### [The task]
Rewrite the rows beginning with the line that contains "look like 112mm." and continuing through the line that contains "The reading is 2.3mm", substituting "properly formatted" for "correctly written" and leaving everything else unchanged.

Data items:
*** Block opens ***
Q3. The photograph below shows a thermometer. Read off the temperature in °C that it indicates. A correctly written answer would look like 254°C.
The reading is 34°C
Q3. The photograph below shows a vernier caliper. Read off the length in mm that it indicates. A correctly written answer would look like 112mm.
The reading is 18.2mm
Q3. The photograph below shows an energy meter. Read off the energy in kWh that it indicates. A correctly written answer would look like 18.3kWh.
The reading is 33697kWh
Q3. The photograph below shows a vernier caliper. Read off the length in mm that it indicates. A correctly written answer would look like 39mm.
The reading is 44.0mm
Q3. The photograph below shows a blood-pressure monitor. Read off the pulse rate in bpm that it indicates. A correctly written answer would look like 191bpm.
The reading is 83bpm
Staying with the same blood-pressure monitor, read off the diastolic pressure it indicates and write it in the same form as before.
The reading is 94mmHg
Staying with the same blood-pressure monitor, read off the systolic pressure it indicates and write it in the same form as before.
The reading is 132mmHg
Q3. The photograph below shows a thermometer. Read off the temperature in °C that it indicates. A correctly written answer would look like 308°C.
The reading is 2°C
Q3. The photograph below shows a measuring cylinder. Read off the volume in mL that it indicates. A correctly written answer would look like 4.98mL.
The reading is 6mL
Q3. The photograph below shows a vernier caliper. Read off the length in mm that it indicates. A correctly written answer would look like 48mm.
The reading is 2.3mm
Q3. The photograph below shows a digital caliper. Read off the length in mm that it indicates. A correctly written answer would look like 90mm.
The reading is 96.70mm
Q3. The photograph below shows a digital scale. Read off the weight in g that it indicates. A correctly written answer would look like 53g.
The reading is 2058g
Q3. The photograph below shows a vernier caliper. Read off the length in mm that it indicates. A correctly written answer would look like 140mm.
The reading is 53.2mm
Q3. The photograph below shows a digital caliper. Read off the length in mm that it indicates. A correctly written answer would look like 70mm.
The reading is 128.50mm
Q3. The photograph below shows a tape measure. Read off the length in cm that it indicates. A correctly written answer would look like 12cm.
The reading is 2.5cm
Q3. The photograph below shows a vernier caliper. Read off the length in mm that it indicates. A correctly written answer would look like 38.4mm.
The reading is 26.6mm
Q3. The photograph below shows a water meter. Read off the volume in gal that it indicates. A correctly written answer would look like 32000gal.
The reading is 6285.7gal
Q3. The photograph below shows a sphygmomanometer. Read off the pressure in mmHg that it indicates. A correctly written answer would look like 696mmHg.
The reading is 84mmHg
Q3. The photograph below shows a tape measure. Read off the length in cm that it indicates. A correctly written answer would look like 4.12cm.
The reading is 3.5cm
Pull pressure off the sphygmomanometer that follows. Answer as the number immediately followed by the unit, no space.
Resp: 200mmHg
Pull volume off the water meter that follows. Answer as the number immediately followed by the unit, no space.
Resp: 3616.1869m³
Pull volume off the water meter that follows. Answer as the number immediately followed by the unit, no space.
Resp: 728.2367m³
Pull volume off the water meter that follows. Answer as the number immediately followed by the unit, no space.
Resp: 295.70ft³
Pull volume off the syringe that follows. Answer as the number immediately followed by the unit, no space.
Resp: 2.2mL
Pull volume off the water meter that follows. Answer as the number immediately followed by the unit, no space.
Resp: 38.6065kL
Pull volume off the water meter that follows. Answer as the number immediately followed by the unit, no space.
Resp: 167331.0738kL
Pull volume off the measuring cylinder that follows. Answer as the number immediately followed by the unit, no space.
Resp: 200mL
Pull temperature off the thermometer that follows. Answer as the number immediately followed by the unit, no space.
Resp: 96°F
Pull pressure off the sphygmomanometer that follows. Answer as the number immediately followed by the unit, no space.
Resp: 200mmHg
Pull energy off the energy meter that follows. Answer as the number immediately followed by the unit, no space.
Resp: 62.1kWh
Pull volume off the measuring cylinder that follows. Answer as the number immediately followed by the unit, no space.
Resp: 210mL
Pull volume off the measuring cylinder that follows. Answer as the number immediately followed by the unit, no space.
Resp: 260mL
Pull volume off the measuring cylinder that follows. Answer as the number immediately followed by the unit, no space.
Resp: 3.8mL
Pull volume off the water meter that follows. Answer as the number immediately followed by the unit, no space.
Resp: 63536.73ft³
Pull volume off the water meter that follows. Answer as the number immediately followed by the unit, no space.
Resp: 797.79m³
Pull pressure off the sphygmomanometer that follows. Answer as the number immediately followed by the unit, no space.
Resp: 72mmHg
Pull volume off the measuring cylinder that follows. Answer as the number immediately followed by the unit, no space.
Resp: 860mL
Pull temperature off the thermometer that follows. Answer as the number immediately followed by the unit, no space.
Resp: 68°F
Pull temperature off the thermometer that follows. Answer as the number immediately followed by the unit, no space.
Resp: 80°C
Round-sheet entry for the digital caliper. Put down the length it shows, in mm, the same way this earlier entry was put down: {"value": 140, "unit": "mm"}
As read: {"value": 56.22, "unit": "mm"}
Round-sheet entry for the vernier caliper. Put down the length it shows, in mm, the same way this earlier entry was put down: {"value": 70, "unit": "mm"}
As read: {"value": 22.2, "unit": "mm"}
*** Block closes ***
### [Your solution]
Q3. The photograph below shows a vernier caliper. Read off the length in mm that it indicates. A properly formatted answer would look like 112mm.
The reading is 18.2mm
Q3. The photograph below shows an energy meter. Read off the energy in kWh that it indicates. A properly formatted answer would look like 18.3kWh.
The reading is 33697kWh
Q3. The photograph below shows a vernier caliper. Read off the length in mm that it indicates. A properly formatted answer would look like 39mm.
The reading is 44.0mm
Q3. The photograph below shows a blood-pressure monitor. Read off the pulse rate in bpm that it indicates. A properly formatted answer would look like 191bpm.
The reading is 83bpm
Staying with the same blood-pressure monitor, read off the diastolic pressure it indicates and write it in the same form as before.
The reading is 94mmHg
Staying with the same blood-pressure monitor, read off the systolic pressure it indicates and write it in the same form as before.
The reading is 132mmHg
Q3. The photograph below shows a thermometer. Read off the temperature in °C that it indicates. A properly formatted answer would look like 308°C.
The reading is 2°C
Q3. The photograph below shows a measuring cylinder. Read off the volume in mL that it indicates. A properly formatted answer would look like 4.98mL.
The reading is 6mL
Q3. The photograph below shows a vernier caliper. Read off the length in mm that it indicates. A properly formatted answer would look like 48mm.
The reading is 2.3mm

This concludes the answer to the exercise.